Does anyone else find the trap rules horribly difficult to wade through and apply to actual trap design? The last time I read through them and tried to design a simple mechanical trap I had flashbacks of high school trigonometry and my complete ineptitude to not only understand the words coming out of my teacher's mouth, but to discern any practical application thereof. Is there a guide somewhere, or a 3PP book that dumbs down the language or makes the formulas for CR determination actually make sense? Sort of a Trap Designing for Dummies book? If there isn't, to all 3PP out there, I would pay handsomely for such a book. Also, just so we're clear, I don't want a book full of traps someone else designed. I want a book that actually makes it easier for me to design traps and know that they are mechanically balanced to work within the Pathfinder system.

Thanks for listening.

You let paizo's trap rules tell you how to make traps?

The traps were inside you all along. Come, let me show you the world.

http://trapaday.wordpress.com/

Thanks for the mention! I am the owner/writer at trapaday.

I would say there is no hard/fast rule to making traps. Just think of an effect you want. It can be any effect at all, perhaps something you saw in a movie or on TV. Decide if it is magical or mechanical and go from there.
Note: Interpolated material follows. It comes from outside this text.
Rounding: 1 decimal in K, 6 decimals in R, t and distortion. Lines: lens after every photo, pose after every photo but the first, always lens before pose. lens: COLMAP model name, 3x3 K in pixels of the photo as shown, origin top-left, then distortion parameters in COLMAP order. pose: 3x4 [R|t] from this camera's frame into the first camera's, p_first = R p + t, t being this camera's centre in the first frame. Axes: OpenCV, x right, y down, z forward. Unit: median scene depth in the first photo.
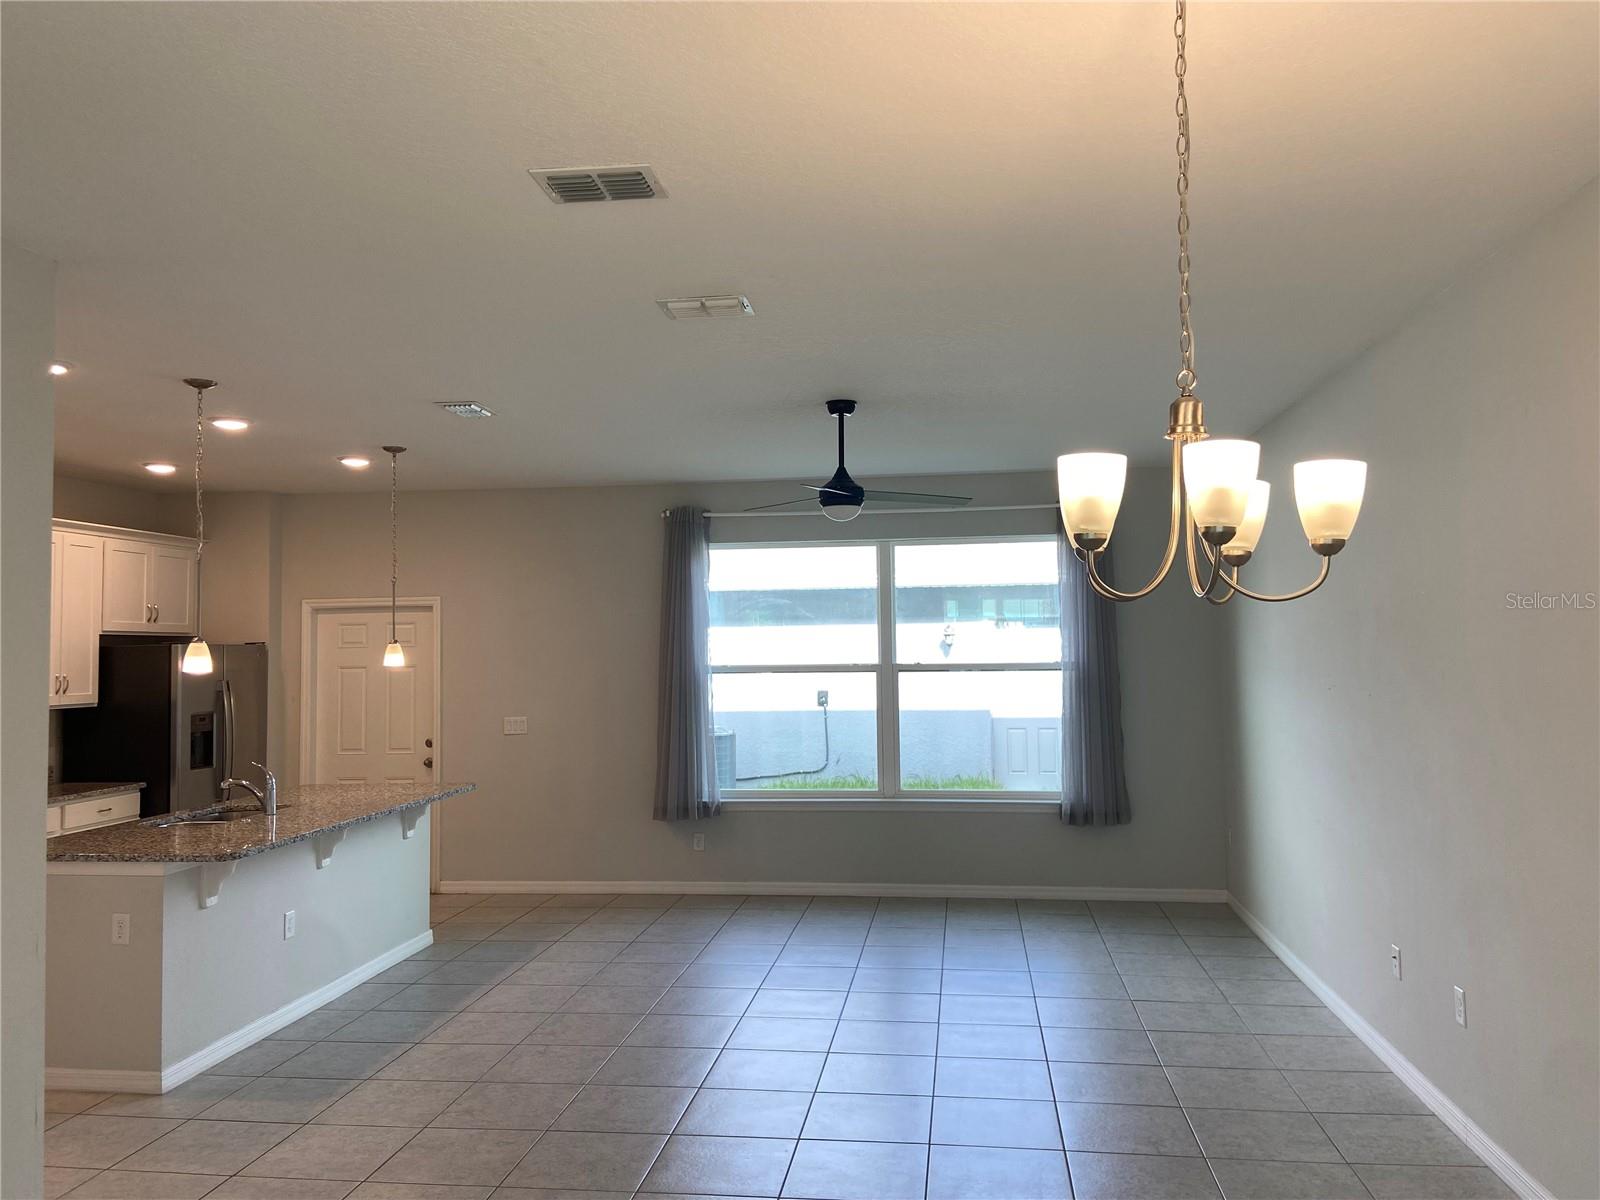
lens RADIAL K [[1198.7, 0, 803.2], [0, 1198.7, 589.3], [0, 0, 1]] dist [0.136954, -0.176288]
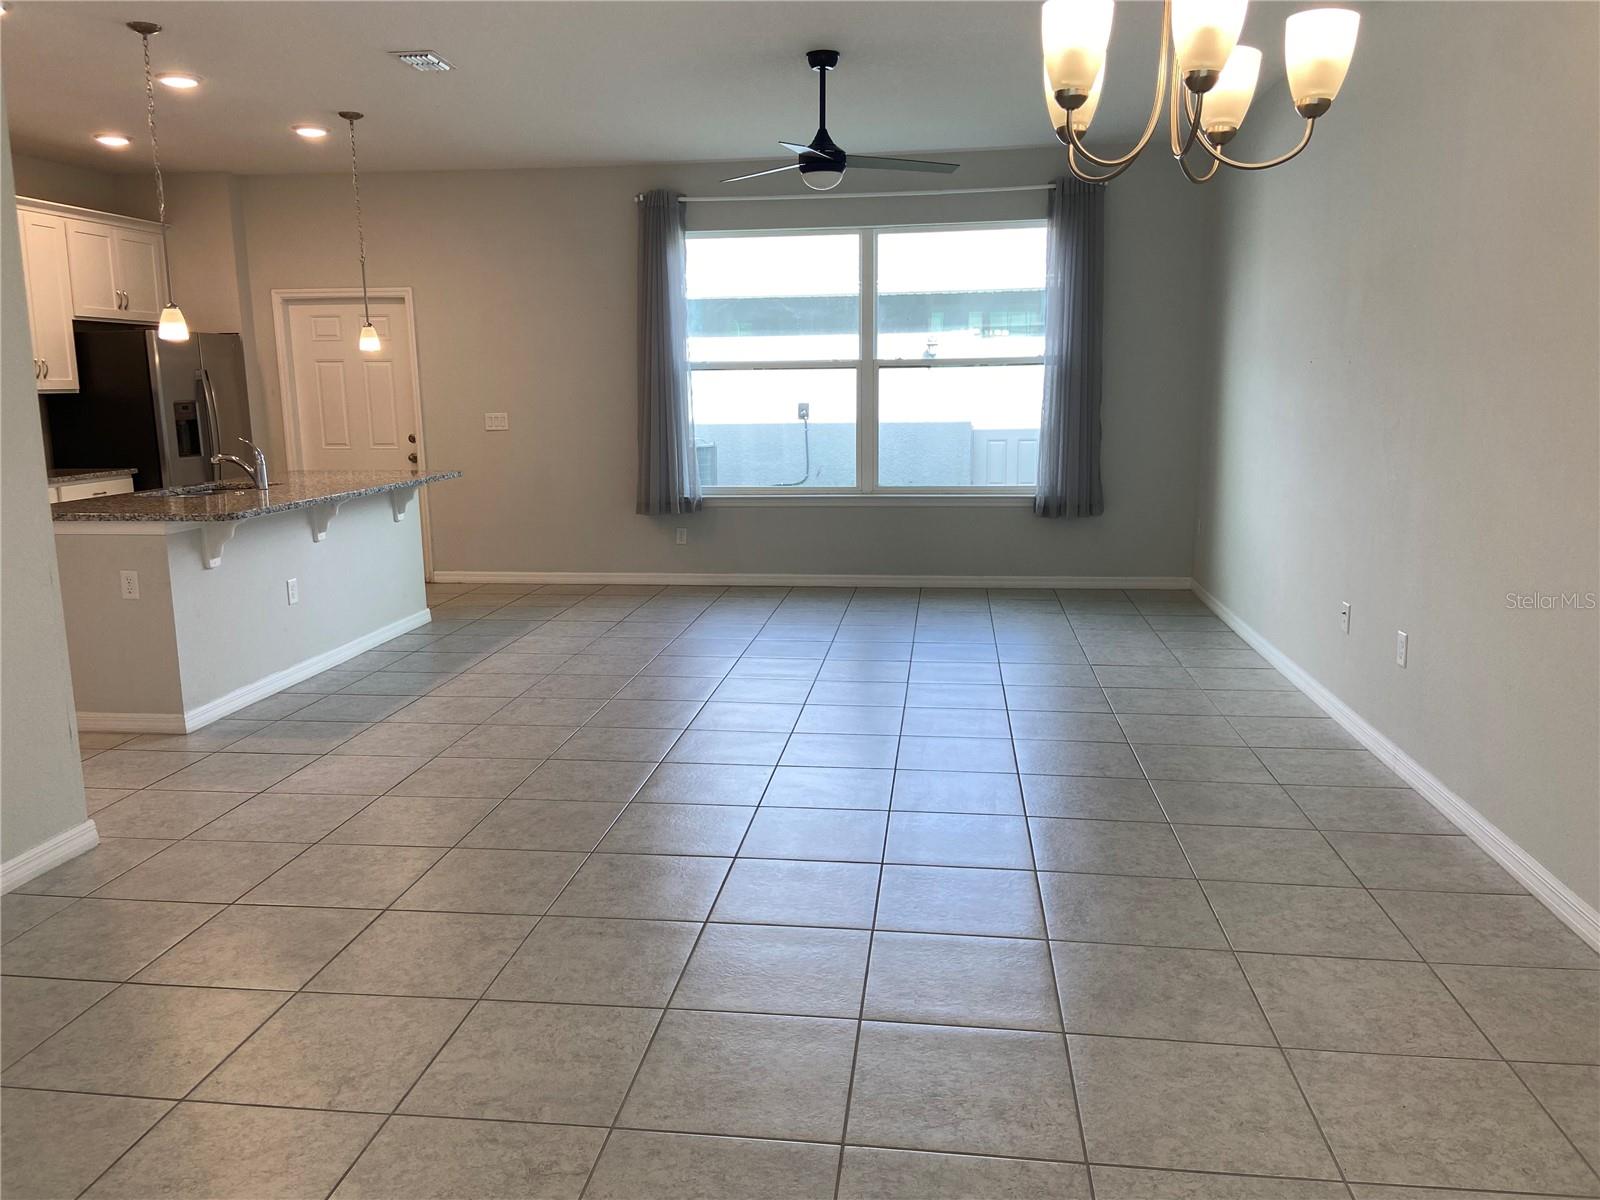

In my mind, there are 2 general types of traps (killers and nuisances) Nuisances are meant to be triggered. They have minor, but annoying effects, and can be used in conjunction with encounters to "level the playing field". An example of a nuisance would be a trap that turns everything into difficult terrain just before an encounter with flying monsters, or a trap that does a temporary stat penalty.

Killer traps probably really shouldn't be triggered, and in most cases, should be obvious. The real fun in these traps is that you give the players a sense of accomplishment when they defeat something so deadly and...

Ha!

Hello, I love your work. Sending a message now.